Since no one firm can corner all the individuals within its organization, it will have to do constant battle to try to fend off those who have their eye on its current piece of the economic pie. If there is money to be made by serving human wants, firms will endeavor to serve them. Successful businesses spawn imitators and rivals aiming to cut themselves a piece of that pie. In the free market, the only way to cut oneself a bigger piece is by offering a better value.
Within the mixed economy Wal-Mart rose to the top by offering consumers better value—as perceived by freely choosing customers. How long Wal-Mart will stay on top is unknown. It possesses no patent on vending merchandise. Other businesses are free to copy its techniques, and several have. There are also innovations that threaten Wal-Mart’s main mode of business. More and more people are becoming comfortable with shopping on the Internet. Wal-Mart’s “big box” stores may be shunned as more shop from the convenience of their own homes.

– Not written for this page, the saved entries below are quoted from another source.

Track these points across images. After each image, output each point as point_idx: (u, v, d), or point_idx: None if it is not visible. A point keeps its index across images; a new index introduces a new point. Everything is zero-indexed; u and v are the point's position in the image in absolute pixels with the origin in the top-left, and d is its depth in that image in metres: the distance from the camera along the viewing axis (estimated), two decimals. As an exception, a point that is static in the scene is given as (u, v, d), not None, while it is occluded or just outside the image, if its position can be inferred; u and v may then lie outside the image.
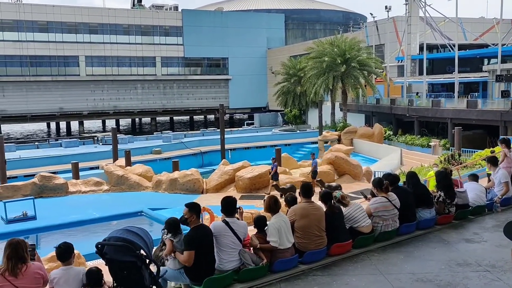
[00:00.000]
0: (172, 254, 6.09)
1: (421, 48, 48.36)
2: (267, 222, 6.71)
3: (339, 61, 42.60)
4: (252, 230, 6.95)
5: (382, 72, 47.57)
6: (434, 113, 36.46)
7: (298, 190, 7.94)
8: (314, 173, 21.88)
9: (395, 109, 41.55)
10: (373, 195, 8.14)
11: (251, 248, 6.62)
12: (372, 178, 23.16)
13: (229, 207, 6.44)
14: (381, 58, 48.48)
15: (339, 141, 37.87)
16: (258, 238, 6.57)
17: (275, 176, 21.11)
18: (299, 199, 7.42)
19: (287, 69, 54.01)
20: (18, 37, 57.70)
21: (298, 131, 47.22)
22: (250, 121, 61.69)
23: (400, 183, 8.63)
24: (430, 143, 34.23)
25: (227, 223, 6.27)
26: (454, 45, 40.98)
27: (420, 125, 39.01)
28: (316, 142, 39.72)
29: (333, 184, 20.62)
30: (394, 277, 6.48)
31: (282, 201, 7.66)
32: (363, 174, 24.05)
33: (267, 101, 69.48)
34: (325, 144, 37.23)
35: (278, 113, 59.86)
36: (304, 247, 6.91)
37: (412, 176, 8.75)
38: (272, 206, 6.71)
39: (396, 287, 6.11)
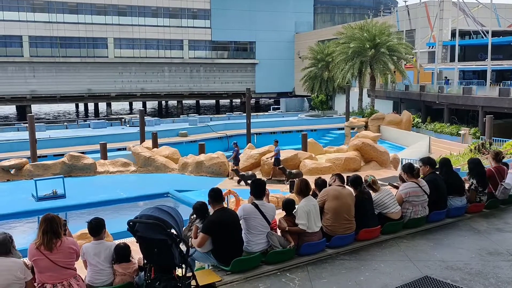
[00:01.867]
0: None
1: (453, 34, 47.20)
2: (296, 205, 6.69)
3: (368, 46, 41.95)
4: (278, 214, 6.95)
5: (412, 58, 46.66)
6: (465, 100, 35.68)
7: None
8: (277, 160, 21.24)
9: (424, 96, 40.81)
10: (402, 181, 8.03)
11: (279, 231, 6.62)
12: (400, 165, 22.91)
13: (258, 189, 6.45)
14: (411, 44, 47.53)
15: (366, 127, 37.44)
16: (286, 221, 6.56)
17: (235, 161, 21.41)
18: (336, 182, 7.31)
19: (315, 54, 53.47)
20: (49, 18, 58.47)
21: (324, 117, 46.86)
22: (276, 106, 61.50)
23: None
24: (459, 132, 33.57)
25: (256, 206, 6.28)
26: (487, 32, 39.87)
27: (450, 113, 38.26)
28: (342, 128, 39.38)
29: (294, 171, 20.91)
30: (423, 264, 6.40)
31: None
32: (390, 161, 23.75)
33: (294, 86, 69.06)
34: (351, 131, 36.87)
35: (305, 98, 59.49)
36: (332, 231, 6.87)
37: (445, 164, 8.58)
38: (303, 189, 6.67)
39: (426, 274, 6.03)
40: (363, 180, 7.39)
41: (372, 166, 22.88)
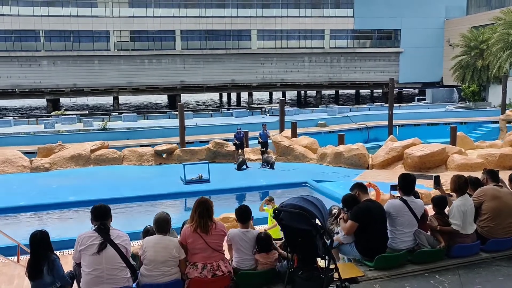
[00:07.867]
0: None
1: None
2: (454, 204, 6.18)
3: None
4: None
5: None
6: None
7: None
8: (264, 144, 23.18)
9: None
10: None
11: (428, 229, 6.20)
12: None
13: (408, 185, 6.10)
14: None
15: (525, 121, 33.86)
16: (436, 220, 6.11)
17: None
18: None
19: (467, 41, 49.62)
20: (199, 13, 62.14)
21: (476, 109, 43.35)
22: (421, 97, 58.45)
23: None
24: None
25: (405, 202, 5.94)
26: None
27: None
28: (497, 122, 36.03)
29: (271, 156, 21.57)
30: None
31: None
32: (554, 160, 21.11)
33: (442, 75, 64.90)
34: (508, 124, 33.56)
35: (454, 88, 55.61)
36: (489, 233, 6.25)
37: None
38: (462, 187, 6.13)
39: None
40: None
41: (532, 164, 20.56)
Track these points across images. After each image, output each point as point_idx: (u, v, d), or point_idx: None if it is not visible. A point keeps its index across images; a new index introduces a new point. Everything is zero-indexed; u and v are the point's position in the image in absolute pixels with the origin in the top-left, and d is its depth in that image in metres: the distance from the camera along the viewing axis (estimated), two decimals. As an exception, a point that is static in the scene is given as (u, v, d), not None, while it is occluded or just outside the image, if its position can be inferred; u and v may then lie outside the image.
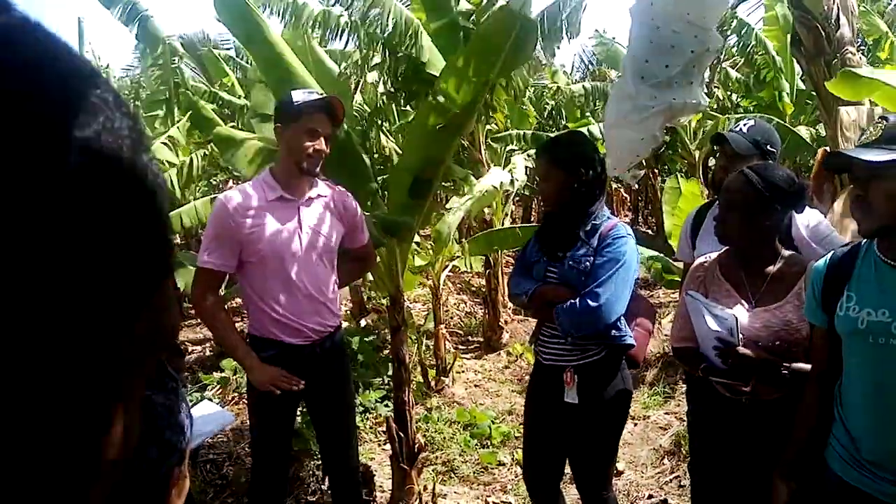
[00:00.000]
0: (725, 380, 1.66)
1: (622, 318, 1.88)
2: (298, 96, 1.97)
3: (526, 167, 6.17)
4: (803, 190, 1.66)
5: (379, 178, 3.44)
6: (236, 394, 3.74)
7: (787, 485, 1.51)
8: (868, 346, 1.31)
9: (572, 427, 1.97)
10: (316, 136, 1.96)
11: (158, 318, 0.27)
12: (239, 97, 6.38)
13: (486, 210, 5.41)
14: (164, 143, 5.00)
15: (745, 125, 2.13)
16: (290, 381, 1.96)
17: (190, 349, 5.02)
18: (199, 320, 5.99)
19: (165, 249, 0.26)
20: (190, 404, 0.68)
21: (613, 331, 1.87)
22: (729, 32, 6.09)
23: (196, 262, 2.06)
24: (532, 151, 5.95)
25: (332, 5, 3.30)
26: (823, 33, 2.35)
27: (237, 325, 5.56)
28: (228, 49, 8.64)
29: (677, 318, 1.86)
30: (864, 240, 1.39)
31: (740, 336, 1.58)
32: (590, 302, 1.82)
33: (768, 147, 2.07)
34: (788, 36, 5.90)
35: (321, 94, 2.06)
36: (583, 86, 6.75)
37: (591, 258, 1.87)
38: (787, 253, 1.71)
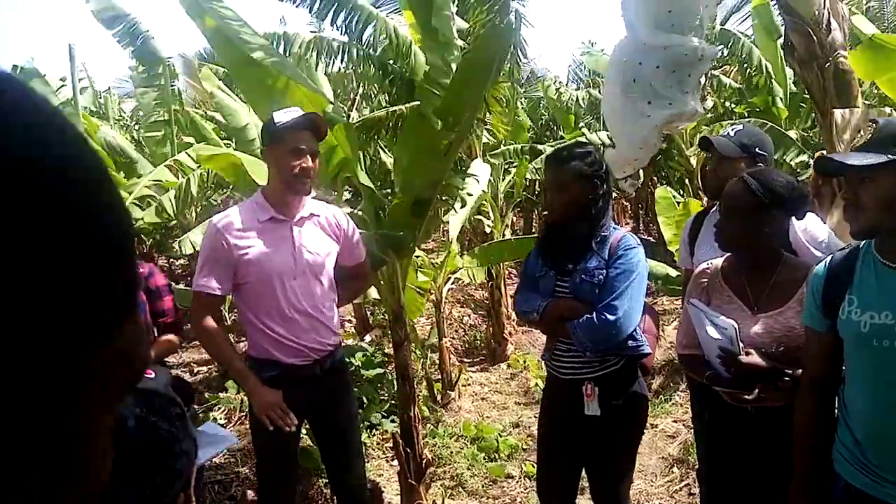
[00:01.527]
0: (729, 389, 1.65)
1: (637, 327, 1.87)
2: (280, 116, 1.96)
3: (526, 178, 6.20)
4: (804, 196, 1.65)
5: (379, 195, 3.46)
6: (242, 413, 3.73)
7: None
8: (872, 350, 1.30)
9: (593, 440, 1.95)
10: (301, 155, 1.95)
11: (125, 350, 0.27)
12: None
13: (487, 222, 5.43)
14: (168, 167, 5.03)
15: (732, 129, 2.15)
16: (285, 418, 1.93)
17: (195, 370, 5.02)
18: (203, 341, 5.99)
19: (128, 286, 0.26)
20: (196, 429, 0.69)
21: (630, 342, 1.86)
22: (718, 44, 6.15)
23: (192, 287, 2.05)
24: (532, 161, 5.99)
25: (322, 25, 3.33)
26: (815, 38, 2.37)
27: (241, 344, 5.53)
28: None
29: (682, 325, 1.86)
30: (862, 242, 1.40)
31: (741, 345, 1.58)
32: (608, 316, 1.79)
33: (757, 150, 2.07)
34: (779, 42, 5.96)
35: (302, 112, 2.04)
36: (578, 94, 6.80)
37: (604, 270, 1.84)
38: (789, 258, 1.71)
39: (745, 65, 6.03)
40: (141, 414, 0.60)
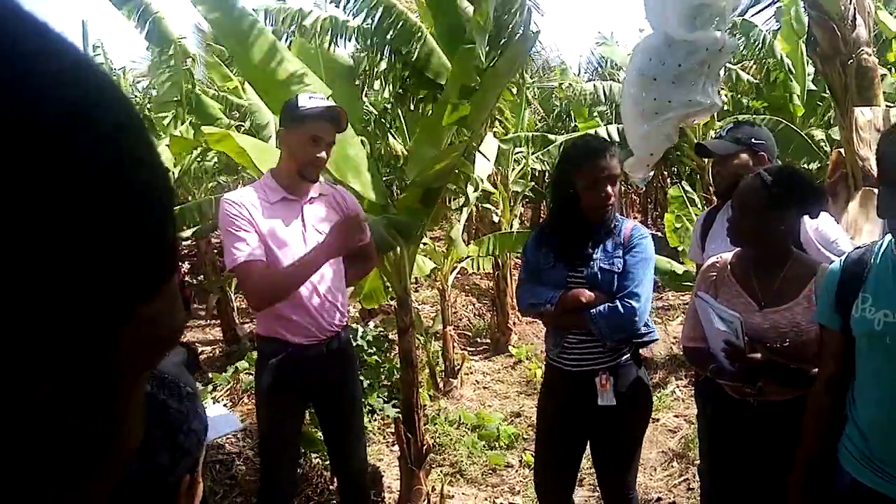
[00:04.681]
0: (733, 382, 1.65)
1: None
2: (304, 101, 1.94)
3: (534, 169, 6.17)
4: (821, 195, 1.63)
5: (387, 180, 3.46)
6: (245, 394, 3.76)
7: (804, 500, 1.49)
8: (885, 348, 1.30)
9: (603, 430, 1.95)
10: (319, 144, 1.95)
11: (160, 318, 0.26)
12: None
13: (496, 212, 5.41)
14: (167, 146, 5.01)
15: (724, 129, 2.18)
16: (359, 225, 1.92)
17: (199, 349, 5.05)
18: (209, 320, 6.03)
19: (165, 251, 0.25)
20: (205, 410, 0.67)
21: (644, 328, 1.88)
22: (738, 36, 6.06)
23: (228, 268, 1.98)
24: (540, 153, 5.94)
25: (338, 6, 3.29)
26: (839, 34, 2.32)
27: (246, 325, 5.56)
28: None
29: (688, 318, 1.86)
30: (877, 241, 1.38)
31: (745, 338, 1.58)
32: (633, 303, 1.81)
33: (753, 141, 2.07)
34: (801, 39, 5.87)
35: (326, 100, 2.03)
36: (593, 84, 6.73)
37: (622, 259, 1.86)
38: (798, 255, 1.70)
39: (764, 59, 5.94)
40: (151, 391, 0.59)
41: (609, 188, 1.86)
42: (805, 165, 5.17)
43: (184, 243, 8.29)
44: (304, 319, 2.00)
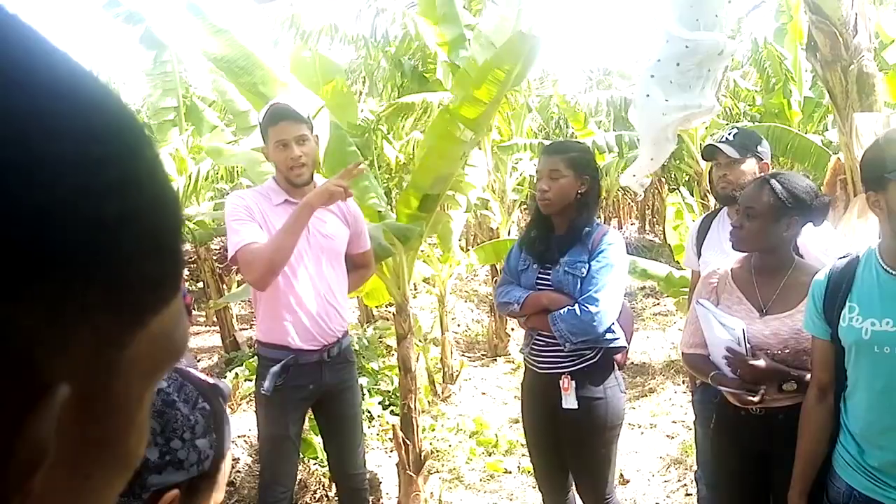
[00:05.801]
0: (735, 389, 1.65)
1: (615, 321, 1.89)
2: (260, 113, 2.00)
3: (532, 175, 6.19)
4: (825, 204, 1.64)
5: (383, 187, 3.47)
6: (244, 400, 3.75)
7: None
8: (874, 356, 1.31)
9: (571, 433, 1.96)
10: (286, 147, 1.95)
11: (167, 330, 0.26)
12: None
13: (494, 219, 5.43)
14: (170, 154, 5.02)
15: (730, 133, 2.14)
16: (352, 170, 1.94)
17: (199, 357, 5.05)
18: (207, 328, 6.03)
19: (176, 261, 0.25)
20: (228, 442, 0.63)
21: (608, 335, 1.88)
22: (740, 40, 6.10)
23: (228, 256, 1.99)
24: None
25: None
26: (841, 39, 2.33)
27: (245, 332, 5.54)
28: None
29: (688, 325, 1.86)
30: (864, 250, 1.40)
31: (747, 346, 1.58)
32: (590, 307, 1.82)
33: (759, 148, 2.08)
34: (800, 42, 5.91)
35: (277, 103, 2.01)
36: (596, 98, 6.75)
37: (587, 264, 1.88)
38: (799, 262, 1.70)
39: (764, 64, 5.97)
40: (165, 388, 0.59)
41: (543, 184, 1.91)
42: (804, 172, 5.19)
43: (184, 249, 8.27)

As people become wealthier the lure of “always low prices, always” may dwindle. The attraction of “upscale” lifestyles may divert customers away from Wal-Mart. Target, a key Wal-Mart rival, has been accelerating its growth by offering trendy-but-affordable designer merchandise. That Target’s sales have been rising twice as fast as Wal-Mart’s in the last year has caught the attention of Wal-Mart’s management,4 and it is aiming more at upper-income shoppers.5 Whether this will be successful, though, is a big question. When you’ve created such a dominant position for yourself as a low-price vendor, it may be difficult to convince buyers that you can also offer upscale merchandise.
In the market the competition never ends. The race is never over. There is never a final winner. Any lead can be, and most probably will be, overtaken at some point in the future. Rather than fret over the current standings, people should take advantage of the products and services offered by competing business—rewarding those that serve them best as a spur to the improvement of all.
- Edward W. Younkins, “Antitrust Laws Should Be Abolished,” Le Québécois Libre, February 19, 2000, www.quebecoislibre.org/000219-13.htm.
- David Hartman, “What’s Good for General Motors . . .” Chronicles Magazine, May 2002, www.chroniclesmagazine.org/Chronicles/May2002/0502Hartman.html; also General Motors, Wikipedia, http://en.wikipedia.org/wiki/General_Motors.
- Daniel Gross, “Who Needs Harvard?” Slate (Jan. 12, 2005), http://www.slate.com/articles/business/moneybox/2005/01/who_needs_harvard.html.
- Wal-Mart Takes Aim at Target,” MSNBC, www.msnbc.msn.com/id/8244689/.